Case Information
*0 FILED IN THE U.S. DISTRICT COURT EASTERN DISTRICT OF WASHINGTON SEAN F. M C *1 May 16, 2024 UNITED STATES DISTRICT COURT EASTERN DISTRICT OF WASHINGTON UNITED STATES OF AMERICA,
NO: 2:16-CR-0012-TOR-1 Plaintiff,
ORDER DENYING DEFENDANT’S v. MOTION UNDER 28 U.S.C. § 2255
FOREST JACOB SHIELDS,
Defendant.
BEFORE THE COURT is Defendant’s pro se Motion Under 28 U.S.C. § 2255 to Vacate, Set Aside, or Correct Sentence. ECF No. 133. The Court has
reviewed the record and files herein and is fully informed. Because the files and
records of the case conclusively show that Defendant is entitled to no relief, the
Government was not ordered to respond. 28 U.S.C. § 2255(b). For the
reasons discussed below, the Court denies the motion to vacate.
BACKGROUND On September 27, 2016, Defendant appeared before the Court and entered a plea of guilty to Count 1 and Count 3 of the Indictment filed on January 20, 2016,
*2 charging him with Possession with Intent to Distribute 50 Grams or more of pure
Methamphetamine and Possession of a Firearm in Furtherance of a Drug
Trafficking Crime. ECF No. 95. According to the Plea Agreement, Defendant
expressly waived his right to file any post-conviction motion attacking his
conviction and sentence including a motion pursuant to 28 U.S.C. § 2255, except
one based upon ineffective assistance of counsel based on information not known
by the Defendant. Id . at ¶ 16.
A Presentence Investigative Report (PSIR) was prepared in this case. It calculated Defendant’s total offense level as 29, with a criminal history category
VI, and an advisory guideline imprisonment range as 151 to 188 months. Count 3
carried a 5-year mandatory consecutive sentence. According to the PSIR,
Defendant accumulated 32 criminal history points that placed him in Category VI
Criminal History. Defendant was sentenced to 178-months incarceration as to
Count 1 and 60-months incarceration as to Count 3, consecutive.

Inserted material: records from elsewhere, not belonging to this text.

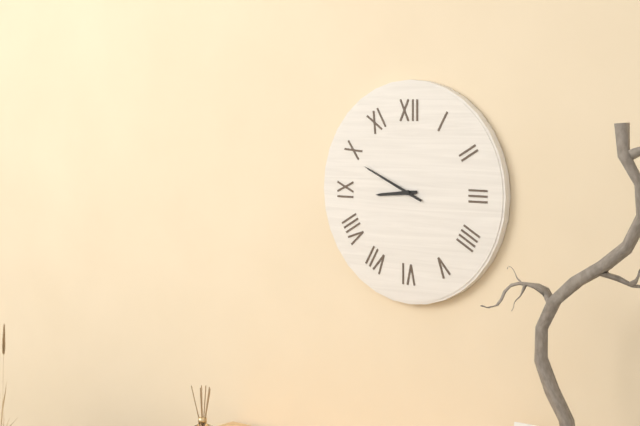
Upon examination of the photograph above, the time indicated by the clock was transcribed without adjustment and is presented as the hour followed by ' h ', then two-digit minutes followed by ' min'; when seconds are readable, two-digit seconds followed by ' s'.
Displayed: 8 h 49 min
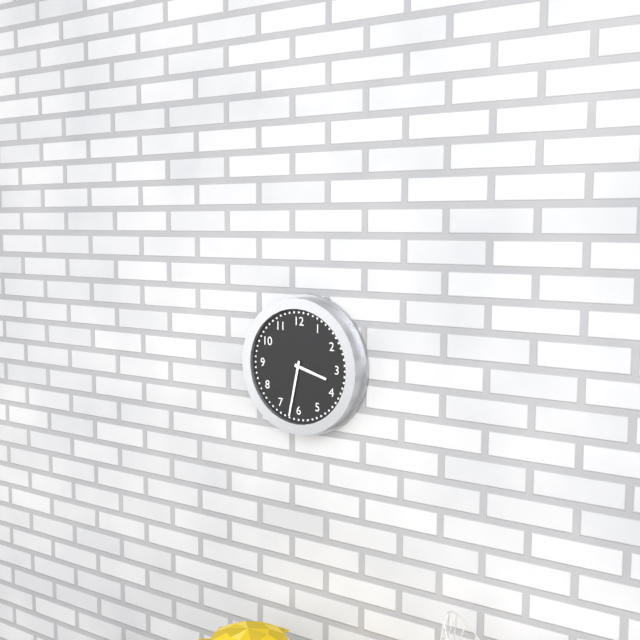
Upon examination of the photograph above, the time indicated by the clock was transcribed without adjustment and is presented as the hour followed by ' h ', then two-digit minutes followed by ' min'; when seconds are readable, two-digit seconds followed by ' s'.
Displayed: 3 h 32 min
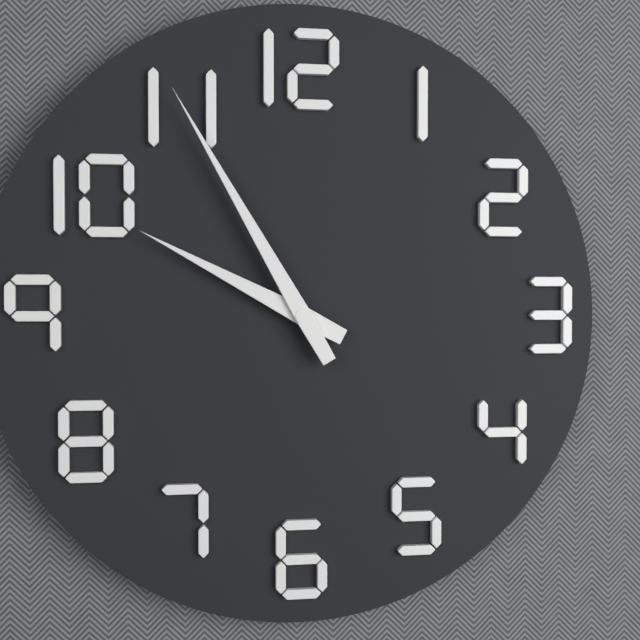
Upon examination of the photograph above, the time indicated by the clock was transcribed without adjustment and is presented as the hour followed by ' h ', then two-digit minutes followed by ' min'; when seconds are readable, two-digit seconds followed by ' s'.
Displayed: 9 h 55 min
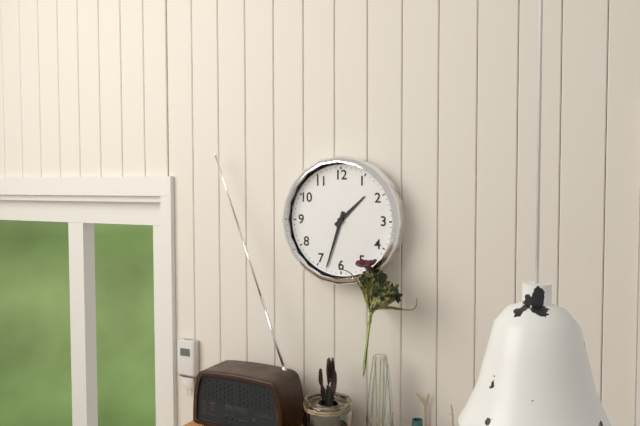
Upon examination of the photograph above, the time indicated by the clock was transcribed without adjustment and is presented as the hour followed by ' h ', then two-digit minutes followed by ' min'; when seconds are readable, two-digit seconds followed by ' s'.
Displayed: 1 h 33 min
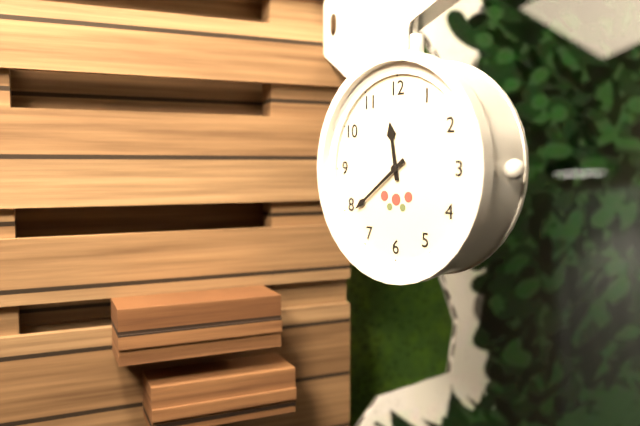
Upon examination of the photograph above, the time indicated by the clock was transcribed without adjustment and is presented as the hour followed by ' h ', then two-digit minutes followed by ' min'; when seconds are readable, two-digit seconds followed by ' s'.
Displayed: 11 h 39 min
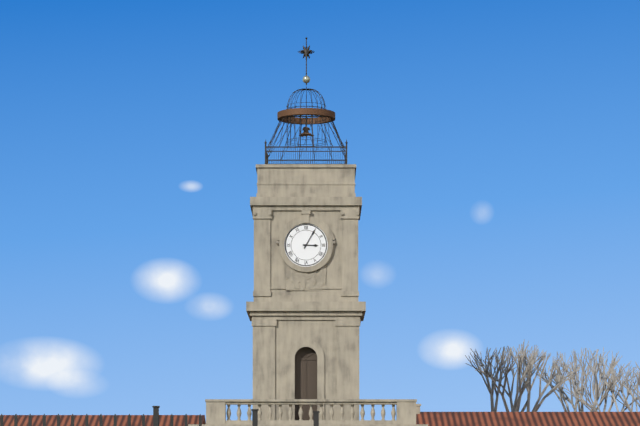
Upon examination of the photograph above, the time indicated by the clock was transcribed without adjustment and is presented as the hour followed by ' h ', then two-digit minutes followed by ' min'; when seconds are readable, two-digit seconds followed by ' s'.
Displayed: 3 h 05 min
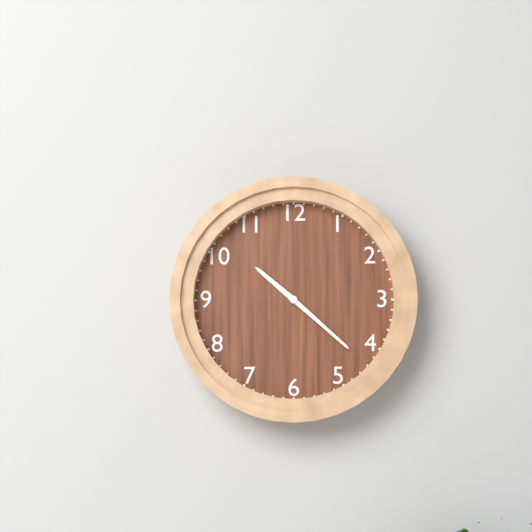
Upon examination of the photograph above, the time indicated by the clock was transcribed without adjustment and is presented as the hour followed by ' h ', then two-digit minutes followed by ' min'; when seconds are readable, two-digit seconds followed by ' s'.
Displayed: 10 h 22 min
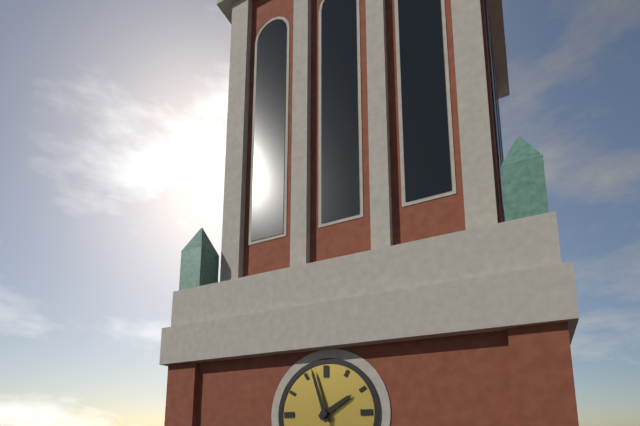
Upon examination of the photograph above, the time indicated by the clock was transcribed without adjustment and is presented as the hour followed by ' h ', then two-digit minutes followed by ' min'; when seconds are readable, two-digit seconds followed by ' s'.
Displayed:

On May 15, 2024, Defendant filed the instant motion seeking resentencing.
ECF No. 133. Essentially, Defendant contends that some of his prior convictions
were unconstitutional under State v. Blake , 197 Wash.2d 170 (2021).
DISCUSSION The Court finds that the issues raised do not require an evidentiary hearing. Rule 8, Rules—Section 2255 Proceedings. The transcripts, records and *3 materials filed in this proceeding adequately document the issues for resolution.
A. Waiver of Rights to Appeal and File Any Post-Conviction Motion This Court finds Defendant waived his right to file the instant motion.
Defendant expressly waived hi right to file any post-conviction motion attacking
his conviction and sentence including a motion pursuant to 28 U.S.C. § 2255,
except one based upon ineffective assistance of counsel based on information not
known by the Defendant. ECF No. 95 at ¶ 16.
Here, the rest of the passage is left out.